Figure 1: Comparison between OSCAM and uncontrolled stereoscopy. At the beginning of the shot, the uncontrolled camera has the exact same setup as the OSCAM, so that initially comfortable stereopsis is ensured. The uncontrolled camera fails to preserve a comfortable disparity range, causing excessive disparities and hence inducing eye-strain to the viewer.

To control perceived depth efficiently and robustly, this work is looking for an exact mapping of any specific range of distances in the scene into a depth volume around the screen. We achieve such a mapping by geometrically deriving constraints on the stereoscopic parameters, namely the camera separation and convergence. These constraints alow an exact and computatinally cheap solution to control the range of disparities for any arbitrary scene content. Additionally, we show a novel approach of interpolating the stereo parameters over time in order to properly cope with discontinuous scene depth changes.


Our controller has a variety of benefits for interactive stereoscopic applications. Given the viewing geometry (screen size, viewing distance) we can map any scene content into a specific target depth range. This means that the content created by a producer is guaranteed to create the desired stereoscopic depth effect independent of the actual display device, be it for example a large polarized display or a small Nintendo 3DS (see Figure 2). Moreover, an application can be easily adapted to the depth or disparity constraints of a particular device, which helps to reduce ghosting or crosstalk artifacts.
Figure 2: Content produced for different screen sizes. The differing viewing conditions demand different disparities for the depth image to be perceived in the desired range.

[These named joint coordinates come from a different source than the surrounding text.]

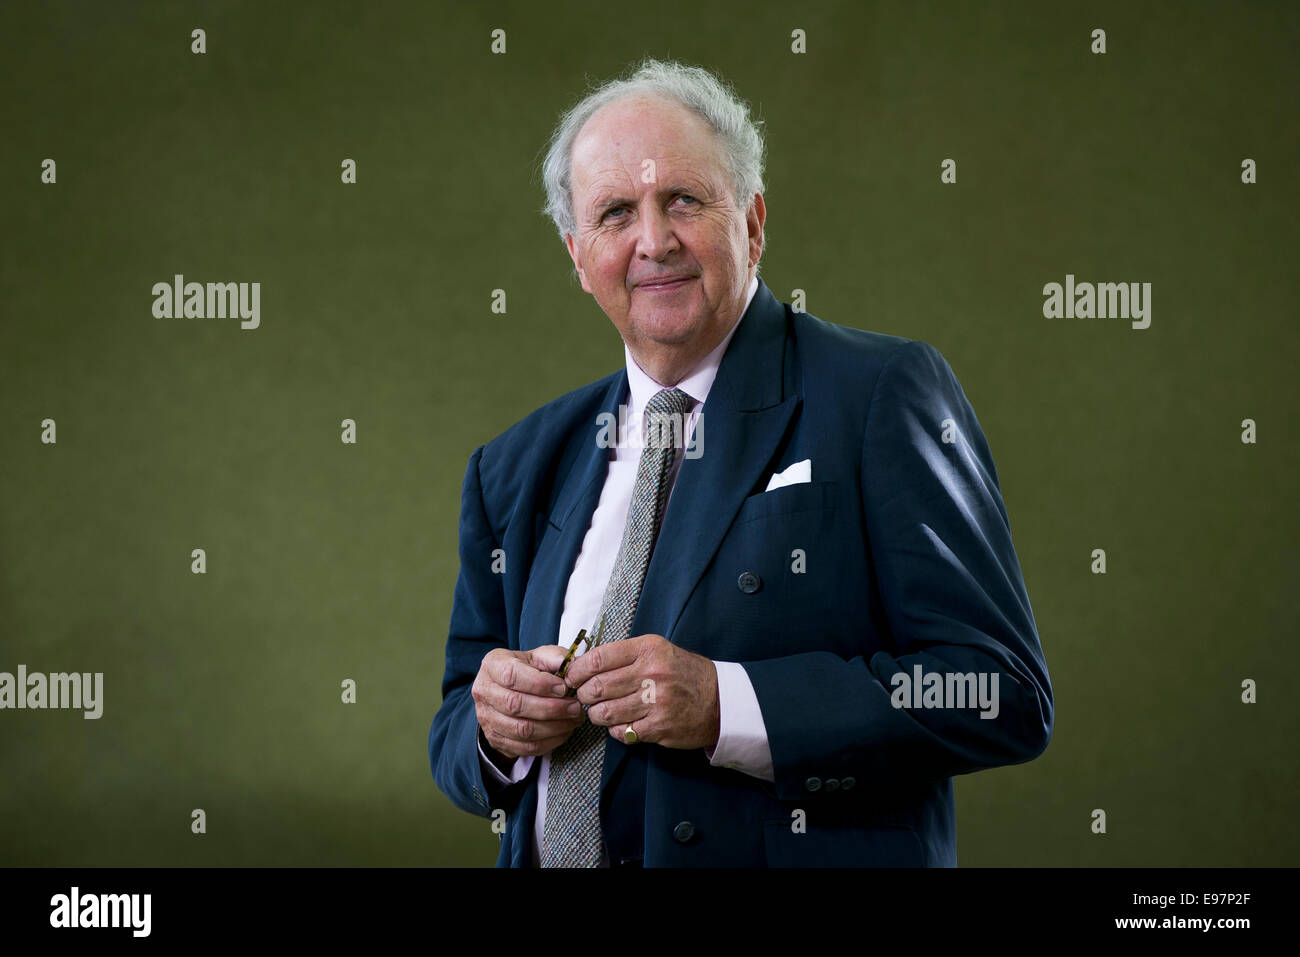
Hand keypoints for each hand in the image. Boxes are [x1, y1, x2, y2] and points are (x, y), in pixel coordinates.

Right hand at [472, 645, 585, 760]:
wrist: (507, 691)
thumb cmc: (526, 671)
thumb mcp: (538, 657)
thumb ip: (554, 658)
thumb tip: (573, 667)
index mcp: (493, 665)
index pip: (511, 675)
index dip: (540, 684)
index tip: (564, 687)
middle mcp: (484, 691)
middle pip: (516, 705)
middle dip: (552, 708)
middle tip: (575, 707)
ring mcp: (486, 718)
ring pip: (521, 730)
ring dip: (554, 727)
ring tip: (573, 719)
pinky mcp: (495, 739)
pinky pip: (524, 747)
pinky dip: (549, 742)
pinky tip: (564, 731)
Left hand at [562, 634, 719, 749]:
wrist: (720, 700)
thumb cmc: (682, 673)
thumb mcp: (658, 651)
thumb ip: (625, 655)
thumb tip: (584, 664)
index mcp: (649, 649)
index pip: (598, 658)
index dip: (577, 670)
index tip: (572, 677)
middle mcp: (652, 673)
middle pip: (597, 687)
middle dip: (583, 694)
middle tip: (584, 697)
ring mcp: (656, 702)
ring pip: (605, 712)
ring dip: (596, 715)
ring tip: (599, 712)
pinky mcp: (660, 727)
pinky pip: (622, 732)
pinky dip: (615, 730)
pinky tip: (621, 724)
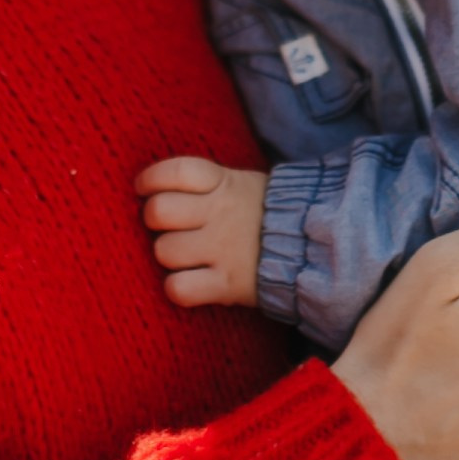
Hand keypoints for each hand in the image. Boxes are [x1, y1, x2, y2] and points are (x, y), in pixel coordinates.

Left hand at [136, 156, 266, 306]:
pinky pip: (180, 288)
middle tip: (167, 228)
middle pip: (159, 211)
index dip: (151, 179)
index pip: (177, 171)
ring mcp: (224, 249)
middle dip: (155, 220)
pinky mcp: (228, 284)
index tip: (143, 188)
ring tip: (185, 258)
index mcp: (225, 183)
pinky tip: (188, 283)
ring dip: (169, 256)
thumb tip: (157, 188)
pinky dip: (177, 289)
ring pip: (164, 251)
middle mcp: (221, 213)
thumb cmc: (266, 216)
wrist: (315, 249)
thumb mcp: (243, 185)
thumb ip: (207, 184)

When moving the camera through a scene, the render-depth is constantly changing. Improper camera convergence and interaxial separation can cause large disparity values when an obstacle suddenly comes close to the camera. An example is shown in Figure 1, where a player is moving fast through the environment. While our method is able to adapt to vast depth changes, uncontrolled stereoscopy causes excessive disparities and hence induces eye-strain to the viewer.

Our method also provides intuitive and exact stereoscopic control by allowing the viewer to adapt the perceived borders of the depth range to the respective personal comfort zone. The user can also define high-level goals for the depth. The viewer may specify to move or scale the target depth image, without worrying about the exact depth values or the stereoscopic camera parameters. OSCAM also provides an interesting tool for content creators and artists in production. Our controller can be used to intuitively script perceived depth for different scene parts and hence create artistic effects such as emphasized depth for certain objects, stereoscopic flatlands, etc.